[YOUR ASSIGNMENT] Reproduce the lines of the listing below without changes, starting at the line that contains "Which has a" and continuing through the end of the listing, with both ends included. Leave the pictures out of your answer.
*** Opening LISTED RECORDS ***
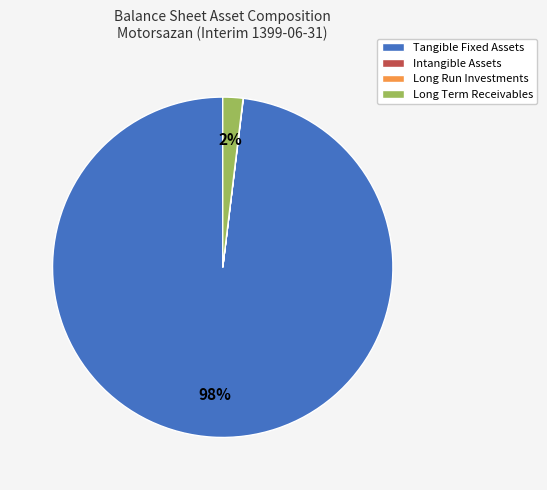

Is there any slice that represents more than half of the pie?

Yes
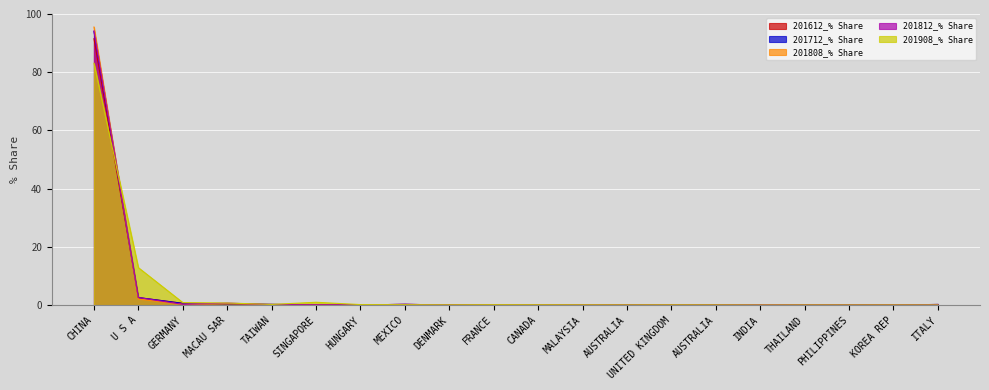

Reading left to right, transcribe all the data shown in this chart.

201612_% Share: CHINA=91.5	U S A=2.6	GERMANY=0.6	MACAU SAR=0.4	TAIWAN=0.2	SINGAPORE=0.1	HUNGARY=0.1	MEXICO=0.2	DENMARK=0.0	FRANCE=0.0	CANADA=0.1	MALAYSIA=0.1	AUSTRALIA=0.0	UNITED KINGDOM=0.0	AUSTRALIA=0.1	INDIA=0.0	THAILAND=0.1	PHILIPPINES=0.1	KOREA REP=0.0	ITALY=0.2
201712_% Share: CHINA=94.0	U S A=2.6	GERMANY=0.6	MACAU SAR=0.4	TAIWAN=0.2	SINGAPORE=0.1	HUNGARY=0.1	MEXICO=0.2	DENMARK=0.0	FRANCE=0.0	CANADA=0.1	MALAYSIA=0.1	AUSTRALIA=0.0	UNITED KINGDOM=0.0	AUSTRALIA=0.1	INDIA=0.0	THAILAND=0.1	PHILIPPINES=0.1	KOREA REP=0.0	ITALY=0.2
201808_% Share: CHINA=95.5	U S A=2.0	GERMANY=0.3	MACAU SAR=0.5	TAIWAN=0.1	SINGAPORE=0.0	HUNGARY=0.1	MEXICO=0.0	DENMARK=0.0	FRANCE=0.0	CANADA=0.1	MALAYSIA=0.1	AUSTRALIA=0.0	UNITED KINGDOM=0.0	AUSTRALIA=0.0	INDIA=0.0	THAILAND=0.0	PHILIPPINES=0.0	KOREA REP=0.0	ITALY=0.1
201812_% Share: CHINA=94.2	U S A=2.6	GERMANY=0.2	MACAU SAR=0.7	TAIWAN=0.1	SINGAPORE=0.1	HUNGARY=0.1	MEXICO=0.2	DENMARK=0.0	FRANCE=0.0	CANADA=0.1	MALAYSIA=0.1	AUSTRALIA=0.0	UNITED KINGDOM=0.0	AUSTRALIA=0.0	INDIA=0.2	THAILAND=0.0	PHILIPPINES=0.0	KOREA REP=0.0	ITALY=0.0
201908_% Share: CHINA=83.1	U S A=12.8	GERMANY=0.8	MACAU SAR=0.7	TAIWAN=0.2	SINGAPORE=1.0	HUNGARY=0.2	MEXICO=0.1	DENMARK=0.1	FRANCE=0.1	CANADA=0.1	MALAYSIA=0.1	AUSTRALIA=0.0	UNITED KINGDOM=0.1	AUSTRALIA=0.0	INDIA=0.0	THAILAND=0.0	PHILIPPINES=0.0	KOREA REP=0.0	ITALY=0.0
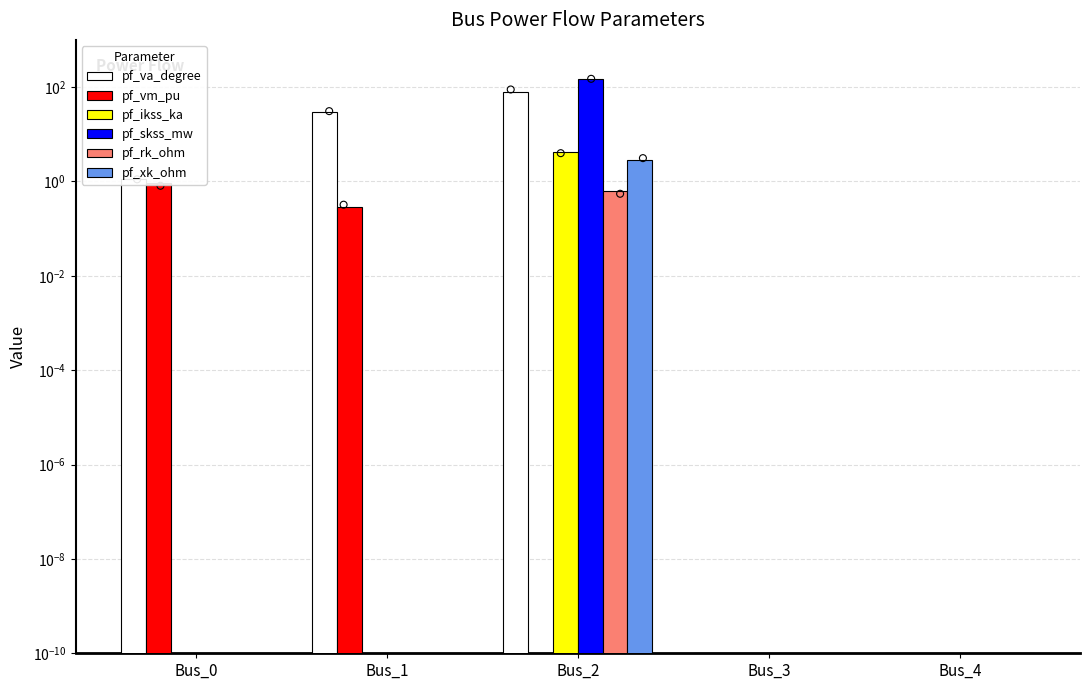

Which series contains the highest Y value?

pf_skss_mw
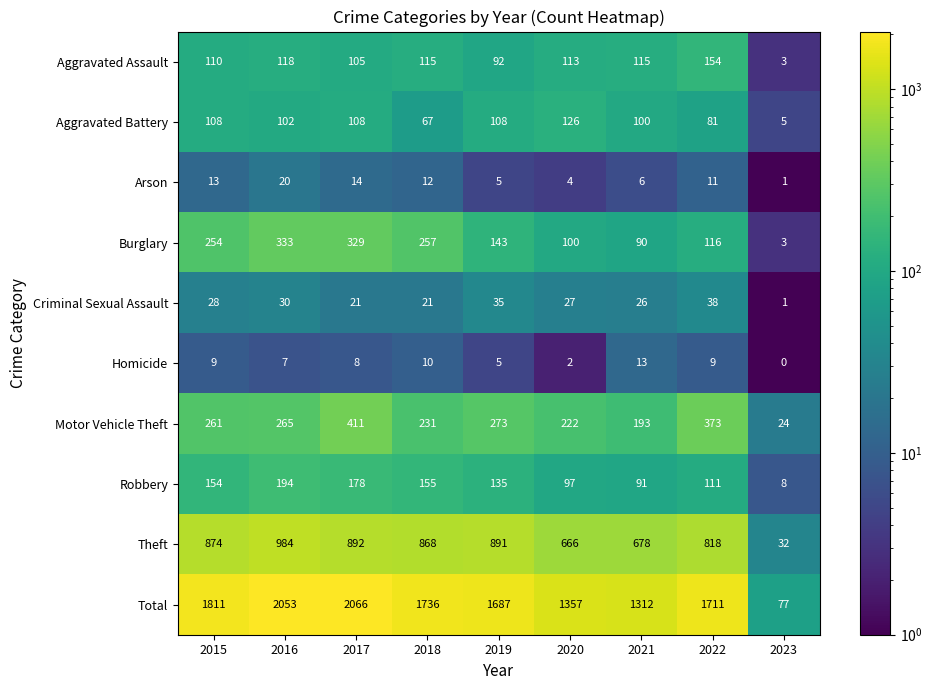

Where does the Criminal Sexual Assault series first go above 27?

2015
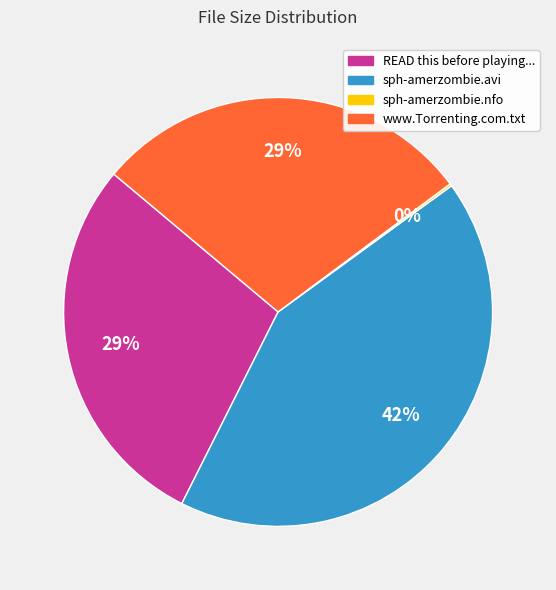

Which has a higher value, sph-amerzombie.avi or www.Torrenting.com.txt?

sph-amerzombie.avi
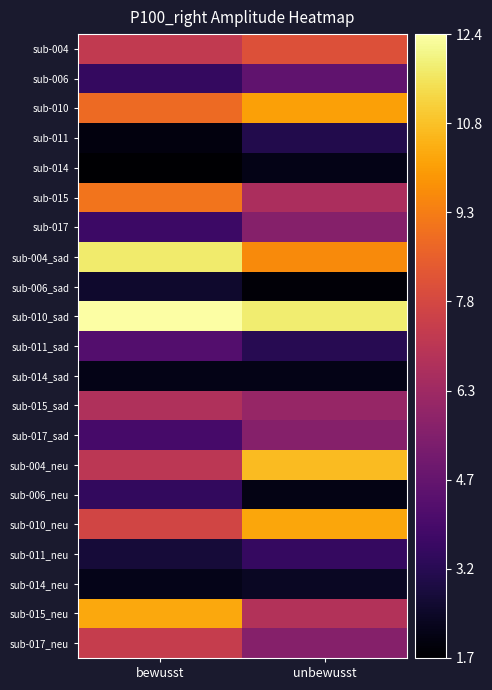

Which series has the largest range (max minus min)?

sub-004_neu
*** Closing LISTED RECORDS ***
[RESPONSE BELOW]
Which has a higher value, sph-amerzombie.avi or www.Torrenting.com.txt?

sph-amerzombie.avi

Which series has the largest range (max minus min)?

sub-004_neu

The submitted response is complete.